Recorded information:

= = = =

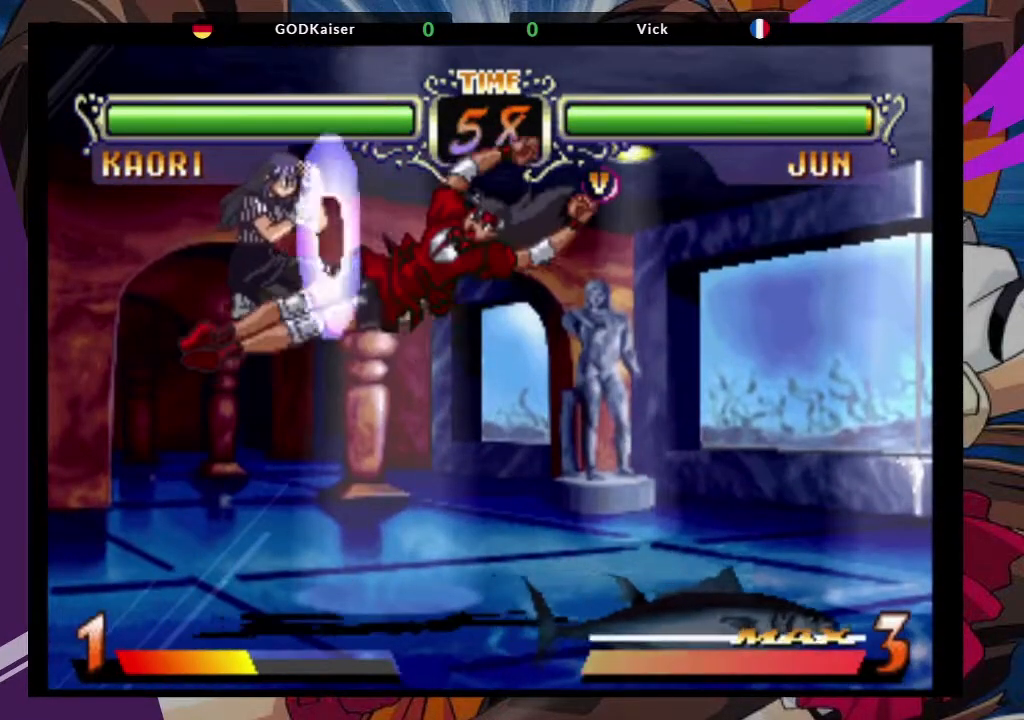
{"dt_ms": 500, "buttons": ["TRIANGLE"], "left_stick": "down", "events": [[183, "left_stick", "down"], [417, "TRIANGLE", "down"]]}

= = = =

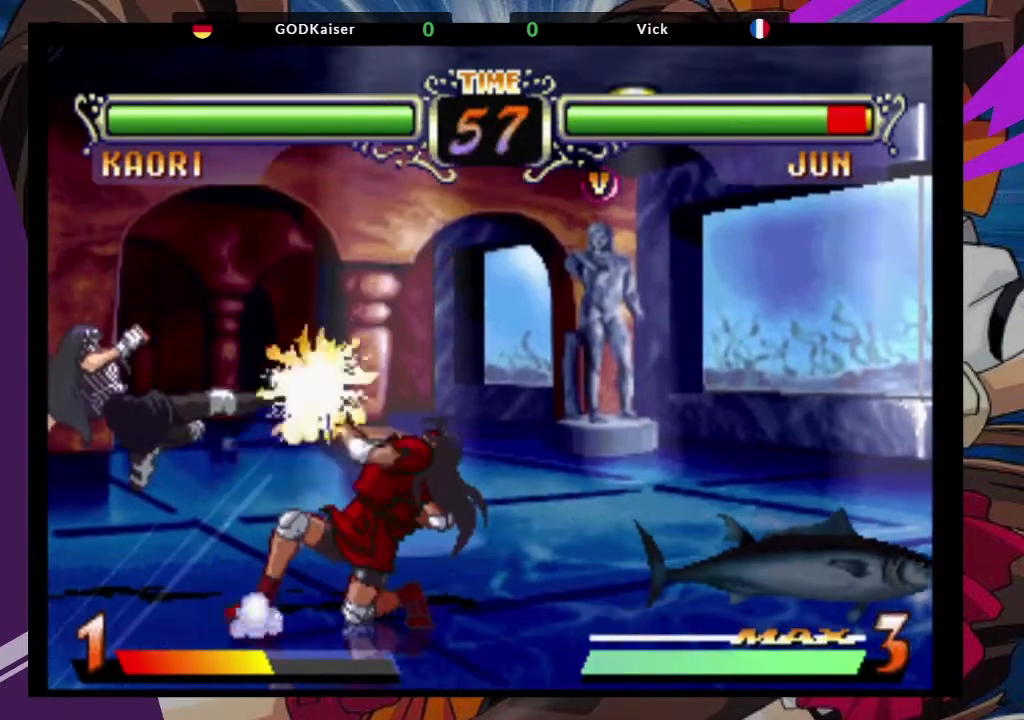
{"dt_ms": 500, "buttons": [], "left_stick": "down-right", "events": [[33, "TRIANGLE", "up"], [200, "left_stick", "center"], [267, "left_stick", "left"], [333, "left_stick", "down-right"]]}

= = = =

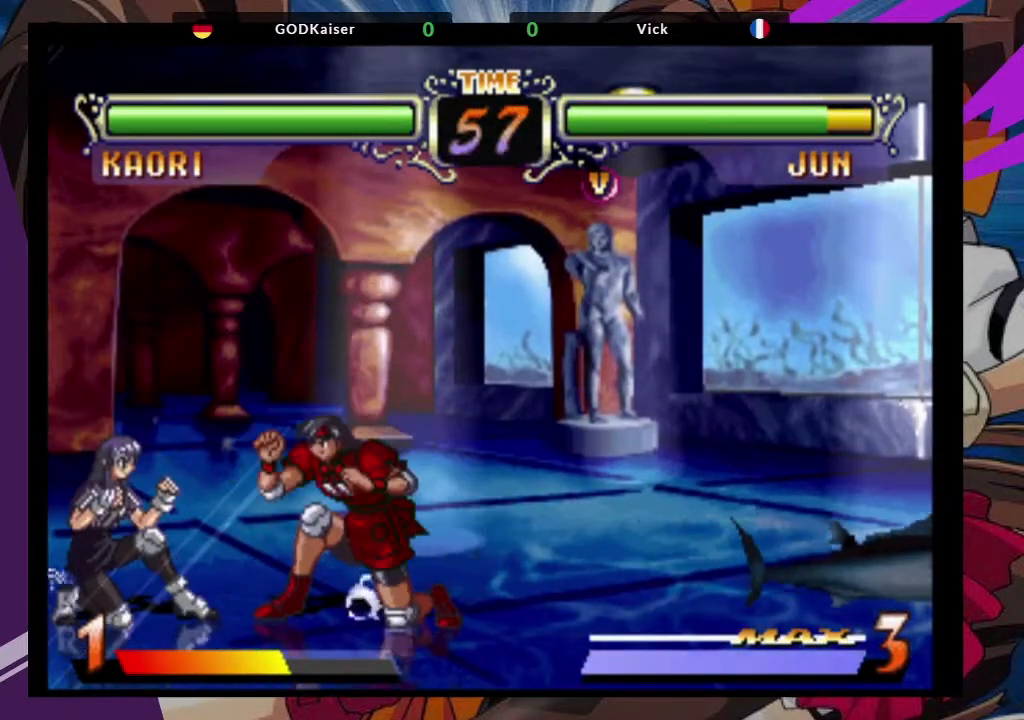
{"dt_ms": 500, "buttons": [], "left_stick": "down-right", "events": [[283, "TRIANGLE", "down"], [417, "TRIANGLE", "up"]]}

= = = =

Task: Go through the entries above and count the lines with the word "right", then give only that number.

Answer box: 2